Multi-Turn with Tool Results

{
  "model": "openai/gpt-5.3-codex",
  "input": [
    {"type": "message", "role": "user", "content": "What's the weather in Tokyo?"},
    {"type": "function_call", "call_id": "call_xyz", "name": "get_weather", "arguments": "{\"location\":\"Tokyo\"}"},
    {"type": "function_call_output", "call_id": "call_xyz", "output": "{\"temp\":22,\"condition\":\"sunny\"}"}
  ],
  "tools": [
    {
      "type": "function",
      "name": "get_weather",
      "description": "Get the current weather for a location",
      "parameters": {
        "type": "object",
        "properties": {
          "location": {"type": "string"}
        },
        "required": ["location"]
      }
    }
  ]
}

Structured Output

Use the text.format field to request JSON output conforming to a schema:

{
  "model": "openai/gpt-5.3-codex",
  "input": "List 3 programming languages with their year of creation.",
  "text": {
    "format": {
      "type": "json_schema",
      "name": "languages",
      "strict": true,
      "schema": {
        "type": "object",
        "properties": {
          "languages": {
            "type": "array",
            "items": {
              "type": "object",
              "properties": {
                "name": {"type": "string"},
                "year": {"type": "integer"}
              },
              "required": ["name", "year"],
              "additionalProperties": false
            }
          }
        },
        "required": ["languages"],
        "additionalProperties": false
      }
    }
  }
}

Reasoning

Control the model's reasoning behavior with the reasoning parameter:

{
  "model": "openai/gpt-5.3-codex",
  "input": "Prove that the square root of 2 is irrational.",
  "reasoning": {
    "effort": "high",
    "summary": "auto"
  },
  "include": ["reasoning.encrypted_content"]
}

When include contains "reasoning.encrypted_content", reasoning output items will include an encrypted_content field that can be passed back in subsequent requests for continuity.

Supported Models

Currently, only OpenAI GPT models are supported on the Responses API:

Provider	Models
OpenAI	`openai/gpt-5.3-codex`, `openai/gpt-4.1`, `openai/gpt-4.1-mini`, `openai/o3`, `openai/o4-mini`

Note: Claude and Gemini models are not supported on /v1/responses.

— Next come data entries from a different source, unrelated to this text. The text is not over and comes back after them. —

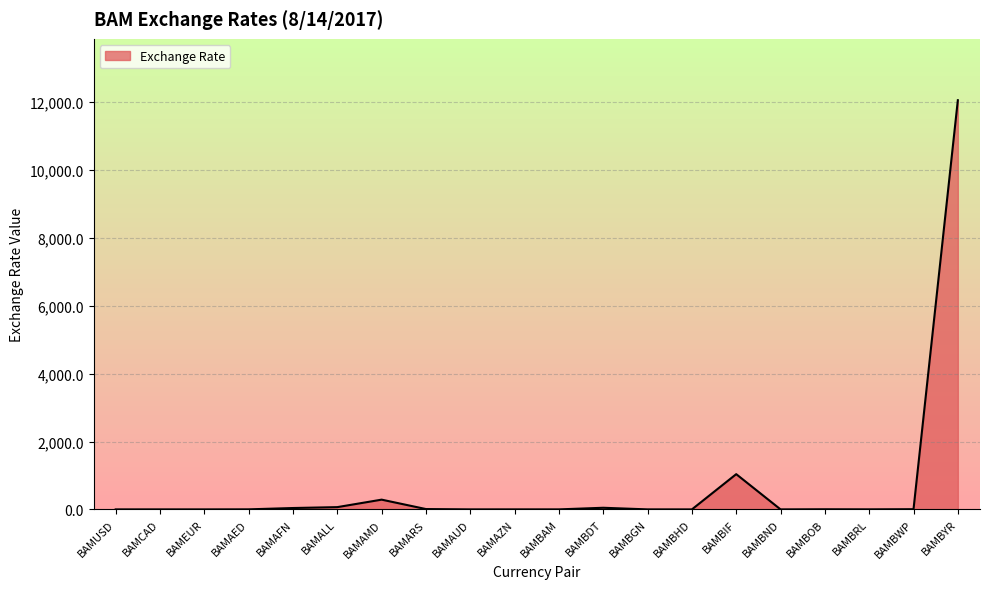

Is it true that the value at BAMAMD is 287.8?

True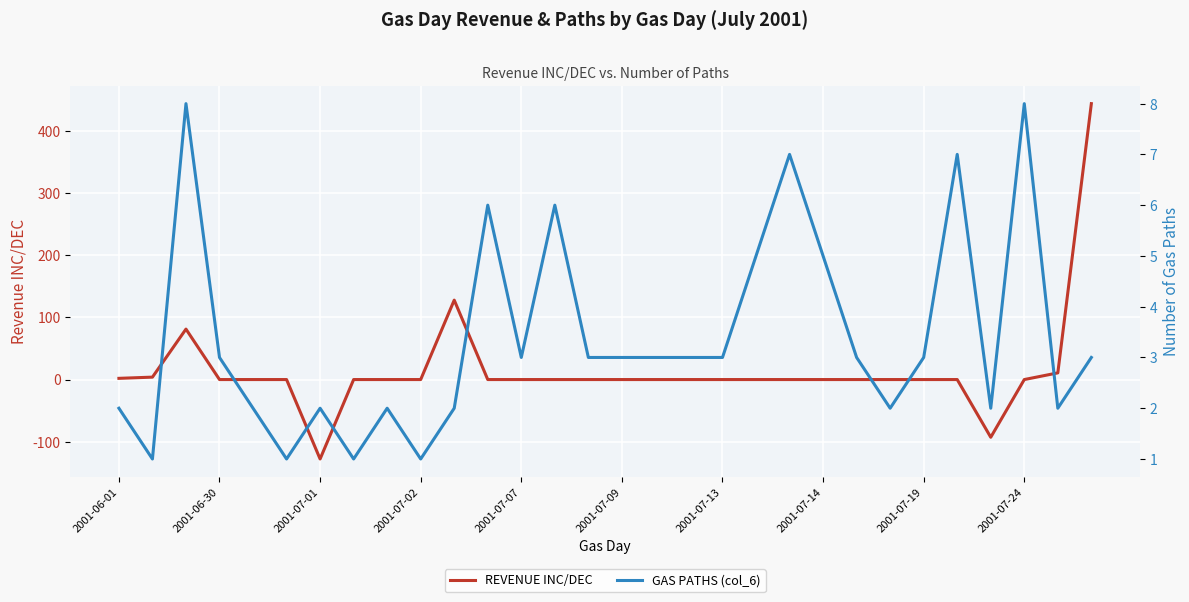

What is the total value across all series at 23?

2.0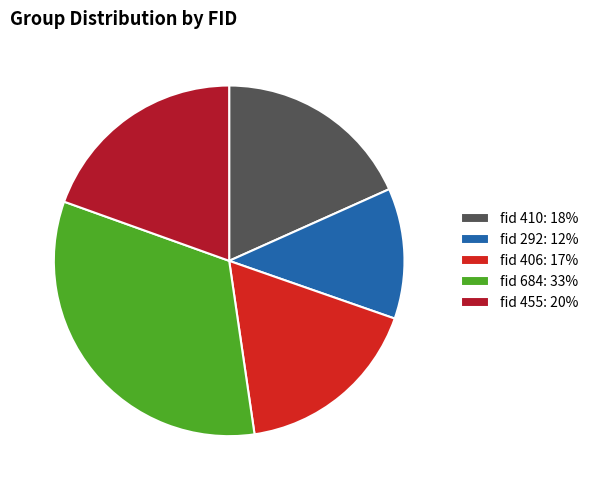

True or false: fid 684: 33% accounts for 33% of the total.

True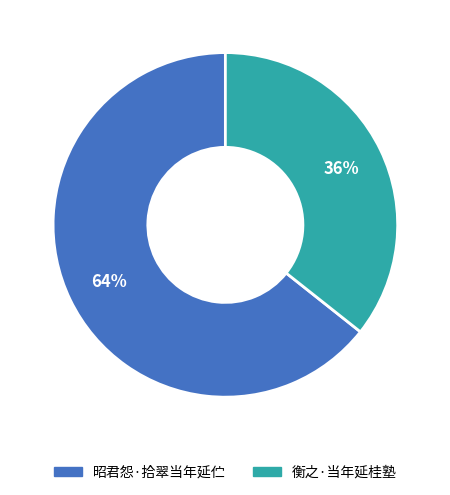

Rank the categories by value from highest to lowest.

昭君怨·拾翠当年延伫, 衡之·当年延桂塾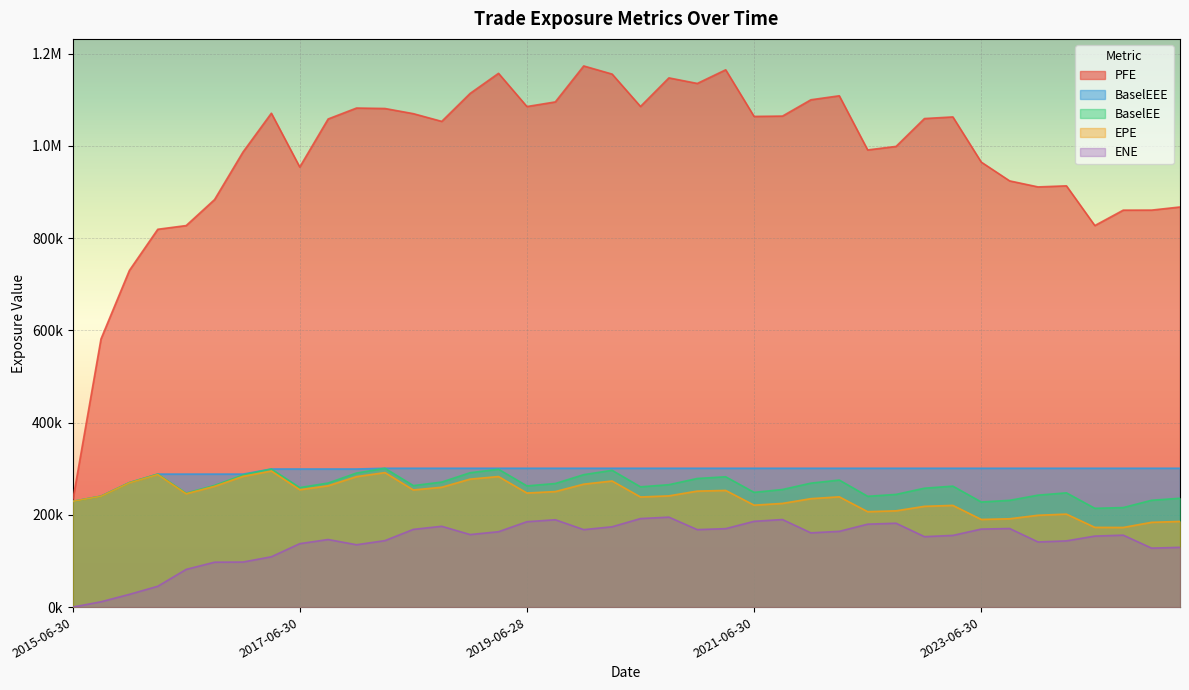

Where does the PFE series first go above 1059120?

2017-03-31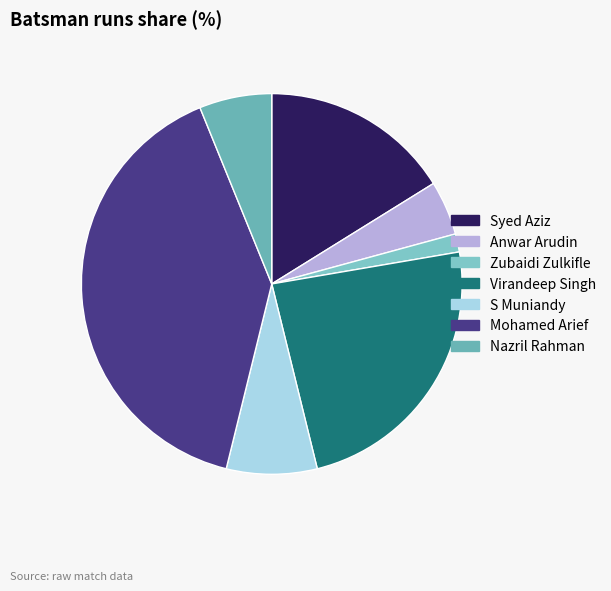

Count the number of slices in the pie.

7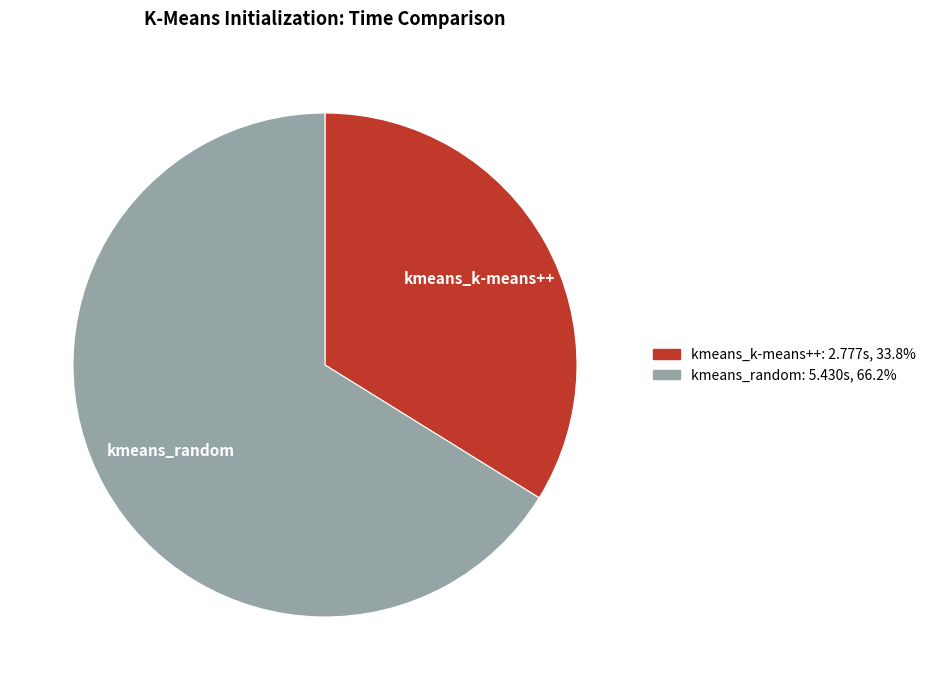

Which slice is the smallest?

kmeans_k-means++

Use the appropriate native API endpoints instead. Image-only models are also not supported on this endpoint.

Limitations

previous_response_id is not supported — pass full conversation history in input instead.
background and truncation parameters are not supported.
web_search tool type is only supported when using native OpenAI models via the GPT Responses passthrough.
File and image inputs are supported via input_image content parts with image_url.